Следующим крупным шагом в морской маскировке было введение камуфляжа кораблей. Причиной его появления явилось применение подводных лодок, способных незаметно подойти на близкое расстояние к кораблю для нанесения торпедного удара. Следовательно, надо было искать способы затруднить противнику ведение торпедных атак. Идея камуфляжа заключалась уже не в уменьшении видимости кораблей, что не дало бы результатов на малых дистанциях боевых столкновений, а в искажении вида корабля и элементов его движения (курсового угла, скорости, дистанции до него), знание которых необходимо для расчета торпедной атаки.

Севастопольский художник Шпажинский предложил русскому морскому ведомству особую раскраску кораблей, которую он назвал «иллюзорной». По идее Шпажинского, такая окраска должна была затруднить оценку дистанции корабля. Тогда же по его методу были окрашены старый броненосец Черноморского флота «Синоп» и несколько позднее – на Балтийском флоте – крейсера «Кондор» и «Беркут».

Поручик то ли в шутку, то ли всерьез ухватился за борт шинели двумя пальцами, подтянув на эпикурейское брюшко этакий суконный доломан с двумя рядами серебряных пуговиц, и приосанился, будто позируя. Гусар-поэт 12-го года. Только, пожалуй, в 15-м, после долгого европейского запоя.

– Что ж вы такого изобрели, господин инженер-живописец? – спросила Варвара не слишком заинтересованно.

– Вот это самое! – мгновенно ожил «героический бюст». – Я придумал такого рода окраску для наших военных кораблей, которая сделает их практически невидимыми для неприятеля. Будут являться, как призраки возмездия из небытия, как дирижабли из тумана предощущений смерти, и нести ее врагу вдруг и ниоткуда, как…

– Кролик из цилиндра, – высунула наконец Варя вздернутый носик из пухового шарфа, в первый раз проявив нечто вроде любопытства. – Что это за факирские штучки?

– Скорее футуристические! – протестующе замотал головой поручик. – Навеянные эстетикой будущего, скрежетом машин, клаксонами авто и шипением пара. Впрочем, я назвал этот метод окраски так, чтобы он был доступен восприятию наших патриархов.

– И как же это? – рассеянно спросила девушка, приуныв после первых же эпитетов инженера. – Больно похоже на павлиний хвост, под которым найдется все та же…

– Я назвал свой метод «Иллюзорным». Взращенные на мистицизме Шопенгауэра наши реликты…

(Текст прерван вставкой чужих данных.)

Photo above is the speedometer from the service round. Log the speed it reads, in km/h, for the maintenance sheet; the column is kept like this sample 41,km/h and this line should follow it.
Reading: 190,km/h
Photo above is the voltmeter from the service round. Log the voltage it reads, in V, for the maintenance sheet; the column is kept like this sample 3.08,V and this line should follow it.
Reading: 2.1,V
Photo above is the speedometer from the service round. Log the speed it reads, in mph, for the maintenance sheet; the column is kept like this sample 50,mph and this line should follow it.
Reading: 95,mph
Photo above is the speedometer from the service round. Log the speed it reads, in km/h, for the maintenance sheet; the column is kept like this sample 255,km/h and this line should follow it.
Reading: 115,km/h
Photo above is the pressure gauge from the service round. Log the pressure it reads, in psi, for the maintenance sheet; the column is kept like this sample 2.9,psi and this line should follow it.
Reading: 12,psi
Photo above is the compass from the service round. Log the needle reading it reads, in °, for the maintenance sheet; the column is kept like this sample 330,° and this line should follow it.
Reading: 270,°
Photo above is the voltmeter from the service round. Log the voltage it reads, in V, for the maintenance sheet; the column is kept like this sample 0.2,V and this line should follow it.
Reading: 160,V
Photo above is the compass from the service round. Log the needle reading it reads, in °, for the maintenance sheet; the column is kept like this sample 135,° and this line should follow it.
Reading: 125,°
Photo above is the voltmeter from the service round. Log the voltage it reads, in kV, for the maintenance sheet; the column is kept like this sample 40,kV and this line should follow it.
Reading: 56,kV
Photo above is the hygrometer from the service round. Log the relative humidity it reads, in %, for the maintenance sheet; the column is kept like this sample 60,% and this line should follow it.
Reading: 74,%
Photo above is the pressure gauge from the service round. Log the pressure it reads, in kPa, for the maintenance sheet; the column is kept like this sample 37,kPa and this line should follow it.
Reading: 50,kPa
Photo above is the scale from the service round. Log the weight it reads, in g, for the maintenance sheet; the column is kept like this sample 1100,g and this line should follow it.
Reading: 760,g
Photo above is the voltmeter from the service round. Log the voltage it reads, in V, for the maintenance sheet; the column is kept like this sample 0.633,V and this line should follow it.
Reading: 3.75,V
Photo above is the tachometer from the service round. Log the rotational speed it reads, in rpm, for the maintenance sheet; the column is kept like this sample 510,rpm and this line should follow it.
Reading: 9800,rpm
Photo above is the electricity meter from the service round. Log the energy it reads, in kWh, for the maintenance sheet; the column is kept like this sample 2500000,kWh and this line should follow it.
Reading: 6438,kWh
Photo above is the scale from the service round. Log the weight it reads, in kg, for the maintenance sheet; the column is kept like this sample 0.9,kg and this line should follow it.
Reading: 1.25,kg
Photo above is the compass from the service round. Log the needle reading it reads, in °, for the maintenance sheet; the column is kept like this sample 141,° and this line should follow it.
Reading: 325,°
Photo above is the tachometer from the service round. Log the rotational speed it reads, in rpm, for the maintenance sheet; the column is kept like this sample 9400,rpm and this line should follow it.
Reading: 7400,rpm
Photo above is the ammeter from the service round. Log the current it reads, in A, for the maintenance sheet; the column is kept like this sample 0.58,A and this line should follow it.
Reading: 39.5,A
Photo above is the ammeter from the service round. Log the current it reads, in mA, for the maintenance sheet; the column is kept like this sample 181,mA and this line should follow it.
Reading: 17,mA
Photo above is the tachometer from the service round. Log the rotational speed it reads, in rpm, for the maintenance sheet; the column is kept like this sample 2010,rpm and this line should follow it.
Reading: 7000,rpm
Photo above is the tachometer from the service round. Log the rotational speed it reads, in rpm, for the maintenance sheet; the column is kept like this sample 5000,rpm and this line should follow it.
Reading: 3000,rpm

– Что? – перебила его Варвара со вздохом.

– Что, что? – не понял сбившийся с мысли поручик.

– Ну, что должны увидеть в вашей покраске наши реликты, будучи взращенными на Шопенгауэре? – Варя снова спрятала улыбку в шарфе, которым ее дорожная шляпка была привязана к головке.

– Да ни черта они не увидят! – раздраженно пробормотал инженер, сообразив, что захватить воображение девушки ему никак не удается. – Там такой сложный ритмический узор геометрических фигур, что получившийся растровый эффект не позволит определить противнику ни точных габаритов, ни курсового угла корабля, ни его скорости, дистанции до… В общем, ничего из того, что необходимо для расчета артиллерийского обстрела или торпедной атаки, – под конец поручик уже очевидно махнул рукой и, отвернувшись, без стеснения глотнул прямо из горлышка чекушки.

– Как захватывающе… – милостиво прокомментировала Варвара.

С поручиком Лиманским она говорила чуть ли не сквозь зубы, так, что вообще непонятно было, как она с ним оказалась в столь «романтическом уединении».

О том, что это именно господин корабельный инженер Жорж Лиманский, кадеты узнали мгновение спустя, когда…

– Не бывать вам, поручик, ни адмиралом, ни героем Отечества, – послышалось из-за спины корабельного инженера и, глядя на него снизу-вверх, выступил штабс-капитан.

В летнем белом кителе, но черных брюках, заправленных в сапоги антрацитового блеска, и сам «блестящий офицер», холеный, накрахмаленный, отутюженный, вот только ростом не вышел (Варваре вровень только с заломленной тульей фуражки).